--- EXERCISE PROMPT ---
Repeat the listing below word for word, minus the pictures.

--- RECORDS SHOWN ---
== Segment start ==

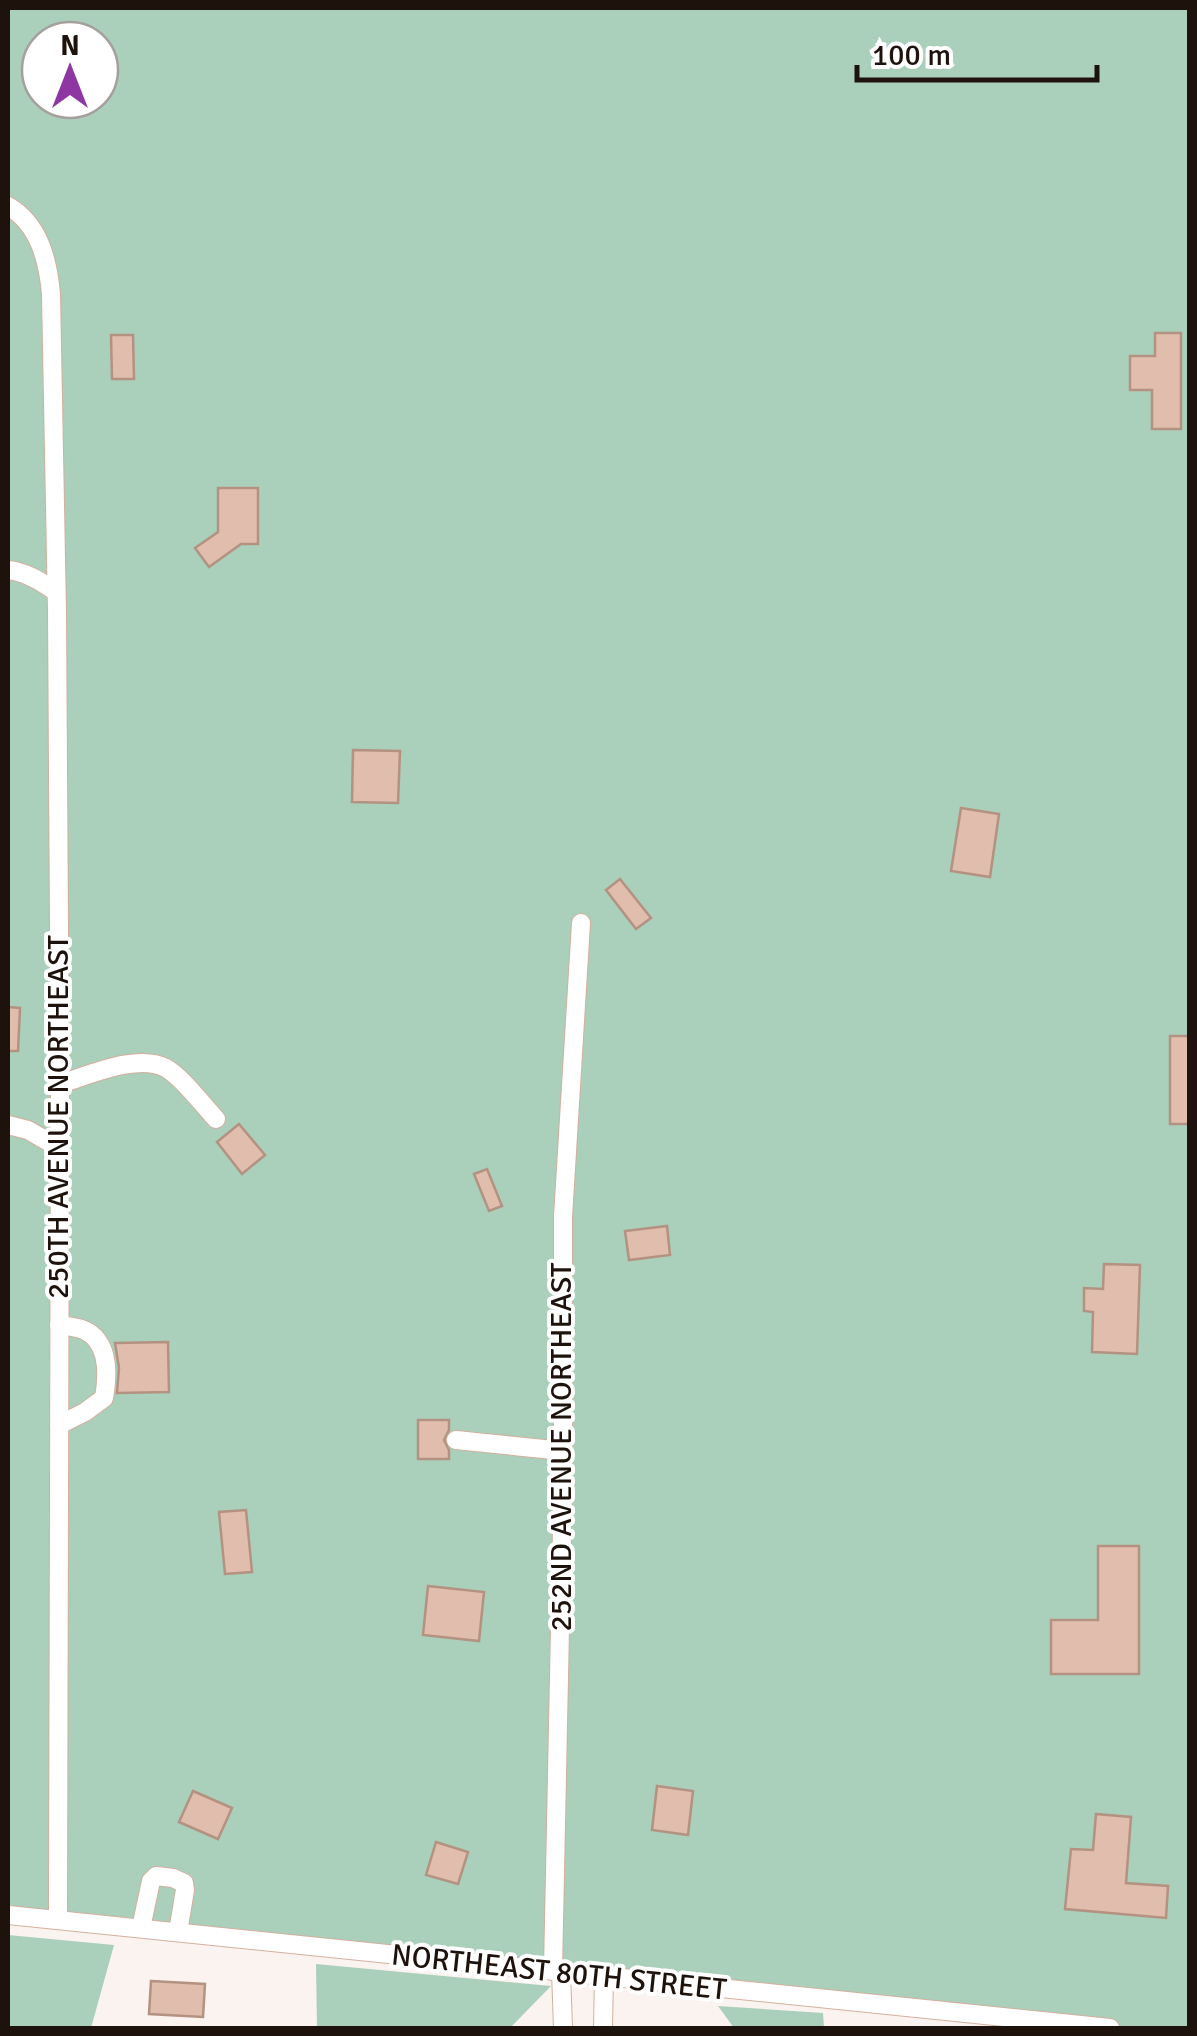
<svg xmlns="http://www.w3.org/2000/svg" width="1197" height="2036" viewBox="0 0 1197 2036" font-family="Signika,sans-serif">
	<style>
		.green { fill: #aacfba; fill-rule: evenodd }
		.building { fill: #e0bdac; stroke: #b49282; stroke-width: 2.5 }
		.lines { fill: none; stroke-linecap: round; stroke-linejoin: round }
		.minor-casing { stroke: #d3b09f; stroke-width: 20 }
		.minor { stroke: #fff; stroke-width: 18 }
		.labels { text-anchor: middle; stroke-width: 8; stroke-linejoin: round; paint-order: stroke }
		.street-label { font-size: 30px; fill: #1e120c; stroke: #fff }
	</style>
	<rect width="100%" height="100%" fill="#faf3ef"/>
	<!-- green -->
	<g class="green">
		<path d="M8 8H1189V2028H1110L8 1915ZM40 40H100V100H40Z"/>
		<path d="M8 1935 114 1945 91 2028H8Z"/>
		<path d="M316 1964 551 1986 510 2028H317Z"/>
		<path d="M718 2006 823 2013 824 2028H734Z"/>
	</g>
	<!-- building -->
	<g class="building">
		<path d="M1155 333H1181V429H1152V390H1130V356H1155Z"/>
		<path d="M111 335H133L134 379H112Z"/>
		<path d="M218 488H258V544H241L209 567 195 548 218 532Z"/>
		<path d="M353 750 400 751 398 803 352 802Z"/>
		<path d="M961 808 999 814 990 877 951 871Z"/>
		<path d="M620 879 651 918 636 929 606 890Z"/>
		<path d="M8 1007 20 1008 18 1051H8Z"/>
		<rect x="1170" y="1036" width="20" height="88"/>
		<path d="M239 1124 265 1155 242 1174 217 1142Z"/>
		<path d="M487 1169 502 1206 489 1211 474 1174Z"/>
		<path d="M667 1226 670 1255 629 1260 625 1231Z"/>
		<path d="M1104 1264 1140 1265 1137 1354 1092 1352 1093 1312 1084 1311V1288L1103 1289Z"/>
		<path d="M168 1342 169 1392 117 1393 119 1368 115 1343Z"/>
		<path d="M418 1420H449V1430L444 1440 449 1450V1459H418Z"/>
		<path d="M246 1510 252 1572 225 1574 219 1512Z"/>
		<path d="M1098 1546H1139V1674H1051V1620H1098Z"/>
		<path d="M428 1586 484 1592 479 1641 423 1635Z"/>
		<path d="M657 1786 693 1791 688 1835 652 1830Z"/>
		<path d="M193 1791 232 1808 218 1839 179 1822Z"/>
		<path d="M1096 1814 1131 1817 1126 1883 1168 1886 1166 1918 1065 1909 1071 1849 1093 1850Z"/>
		<path d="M436 1842 468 1852 458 1884 426 1875Z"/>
		<path d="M151 1981 205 1984 203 2017 149 2014Z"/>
	</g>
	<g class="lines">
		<!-- minor casing -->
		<g class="minor-casing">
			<g id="minor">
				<path d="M8 206C39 224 48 260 51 294L57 611 60 1084 58 1920"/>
				<path d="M8 570C26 572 41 581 56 592"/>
				<path d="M60 1084C90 1075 138 1053 166 1068 183 1078 202 1104 216 1119"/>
				<path d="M8 1125 28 1130 59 1148"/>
				<path d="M59 1425 85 1412 104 1398C108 1375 110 1342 84 1330 77 1327 67 1326 59 1325"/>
				<path d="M456 1440 563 1451"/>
				<path d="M8 1915 1110 2028"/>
				<path d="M141 1928 151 1881 156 1876 173 1878 184 1883 185 1890 178 1932"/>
				<path d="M553 1971 563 1481V1217L581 923"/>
				<path d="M561 1972 563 2028"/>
				<path d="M603 2028 604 1976"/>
			</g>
		</g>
		<!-- minor -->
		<use href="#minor" class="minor"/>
	</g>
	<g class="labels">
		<!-- street labels -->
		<g class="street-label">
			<text transform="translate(58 1117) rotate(-90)" y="10">250TH AVENUE NORTHEAST</text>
			<text transform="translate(561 1447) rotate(-90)" y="10">252ND AVENUE NORTHEAST</text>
			<text transform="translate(559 1972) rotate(6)" y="10">NORTHEAST 80TH STREET</text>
		</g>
	</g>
	<!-- border -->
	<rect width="1197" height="2036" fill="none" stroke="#1e120c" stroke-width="20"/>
	<!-- north arrow -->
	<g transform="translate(70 70)"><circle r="48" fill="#ffffff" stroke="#a5a09e" stroke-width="2.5"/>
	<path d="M0-8L18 38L0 25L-18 38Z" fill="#8e36a2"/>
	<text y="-15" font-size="28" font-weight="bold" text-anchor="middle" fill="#1e120c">N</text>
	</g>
	<!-- scale -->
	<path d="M857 65v15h240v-15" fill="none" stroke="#1e120c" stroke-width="5"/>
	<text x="872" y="65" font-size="30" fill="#1e120c" stroke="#ffffff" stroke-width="8" paint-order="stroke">100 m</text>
</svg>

== Segment end ==

--- SOLUTION BELOW ---
<svg xmlns="http://www.w3.org/2000/svg" width="1197" height="2036" viewBox="0 0 1197 2036" font-family="Signika,sans-serif">
	<style>
		.green { fill: #aacfba; fill-rule: evenodd }
		.building { fill: #e0bdac; stroke: #b49282; stroke-width: 2.5 }
		.lines { fill: none; stroke-linecap: round; stroke-linejoin: round }
		.minor-casing { stroke: #d3b09f; stroke-width: 20 }
		.minor { stroke: #fff; stroke-width: 18 }
		.labels { text-anchor: middle; stroke-width: 8; stroke-linejoin: round; paint-order: stroke }
		.street-label { font-size: 30px; fill: #1e120c; stroke: #fff }
	</style>
	<rect width="100%" height="100%" fill="#faf3ef"/>
	<!-- green -->
	<g class="green">
		<path d="M8 8H1189V2028H1110L8 1915ZM40 40H100V100H40Z"/>
		<path d="M8 1935 114 1945 91 2028H8Z"/>
		<path d="M316 1964 551 1986 510 2028H317Z"/>
		<path d="M718 2006 823 2013 824 2028H734Z"/>
	</g>
	<!-- building -->
	<g class="building">
		<path d="M1155 333H1181V429H1152V390H1130V356H1155Z"/>
		<path d="M111 335H133L134 379H112Z"/>
		<path d="M218 488H258V544H241L209 567 195 548 218 532Z"/>
		<path d="M353 750 400 751 398 803 352 802Z"/>
		<path d="M961 808 999 814 990 877 951 871Z"/>
		<path d="M620 879 651 918 636 929 606 890Z"/>
		<path d="M8 1007 20 1008 18 1051H8Z"/>
		<rect x="1170" y="1036" width="20" height="88"/>
		<path d="M239 1124 265 1155 242 1174 217 1142Z"/>
		<path d="M487 1169 502 1206 489 1211 474 1174Z"/>
		<path d="M667 1226 670 1255 629 1260 625 1231Z"/>
		<path d="M1104 1264 1140 1265 1137 1354 1092 1352 1093 1312 1084 1311V1288L1103 1289Z"/>
		<path d="M168 1342 169 1392 117 1393 119 1368 115 1343Z"/>
		<path d="M418 1420H449V1430L444 1440 449 1450V1459H418Z"/>
		<path d="M246 1510 252 1572 225 1574 219 1512Z"/>
		<path d="M1098 1546H1139V1674H1051V1620H1098Z"/>
		<path d="M428 1586 484 1592 479 1641 423 1635Z"/>
		<path d="M657 1786 693 1791 688 1835 652 1830Z"/>
		<path d="M193 1791 232 1808 218 1839 179 1822Z"/>
		<path d="M1096 1814 1131 1817 1126 1883 1168 1886 1166 1918 1065 1909 1071 1849 1093 1850Z"/>
		<path d="M436 1842 468 1852 458 1884 426 1875Z"/>
		<path d="M151 1981 205 1984 203 2017 149 2014Z"/>
	</g>
	<g class="lines">
		<!-- minor casing -->
		<g class="minor-casing">
			<g id="minor">
				<path d="M8 206C39 224 48 260 51 294L57 611 60 1084 58 1920"/>
				<path d="M8 570C26 572 41 581 56 592"/>
				<path d="M60 1084C90 1075 138 1053 166 1068 183 1078 202 1104 216 1119"/>
				<path d="M8 1125 28 1130 59 1148"/>
				<path d="M59 1425 85 1412 104 1398C108 1375 110 1342 84 1330 77 1327 67 1326 59 1325"/>
				<path d="M456 1440 563 1451"/>
				<path d="M8 1915 1110 2028"/>
				<path d="M141 1928 151 1881 156 1876 173 1878 184 1883 185 1890 178 1932"/>
				<path d="M553 1971 563 1481V1217L581 923"/>
				<path d="M561 1972 563 2028"/>
				<path d="M603 2028 604 1976"/>
			</g>
		</g>
		<!-- minor -->
		<use href="#minor" class="minor"/>
	</g>
	<g class="labels">
		<!-- street labels -->
		<g class="street-label">
			<text transform="translate(58 1117) rotate(-90)" y="10">250TH AVENUE NORTHEAST</text>
			<text transform="translate(561 1447) rotate(-90)" y="10">252ND AVENUE NORTHEAST</text>
			<text transform="translate(559 1972) rotate(6)" y="10">NORTHEAST 80TH STREET</text>
		</g>
	</g>
	<!-- border -->
	<rect width="1197" height="2036" fill="none" stroke="#1e120c" stroke-width="20"/>
	<!-- north arrow -->
	<g transform="translate(70 70)"><circle r="48" fill="#ffffff" stroke="#a5a09e" stroke-width="2.5"/>
	<path d="M0-8L18 38L0 25L-18 38Z" fill="#8e36a2"/>
	<text y="-15" font-size="28" font-weight="bold" text-anchor="middle" fill="#1e120c">N</text>
	</g>
	<!-- scale -->
	<path d="M857 65v15h240v-15" fill="none" stroke="#1e120c" stroke-width="5"/>
	<text x="872" y="65" font-size="30" fill="#1e120c" stroke="#ffffff" stroke-width="8" paint-order="stroke">100 m</text>
</svg>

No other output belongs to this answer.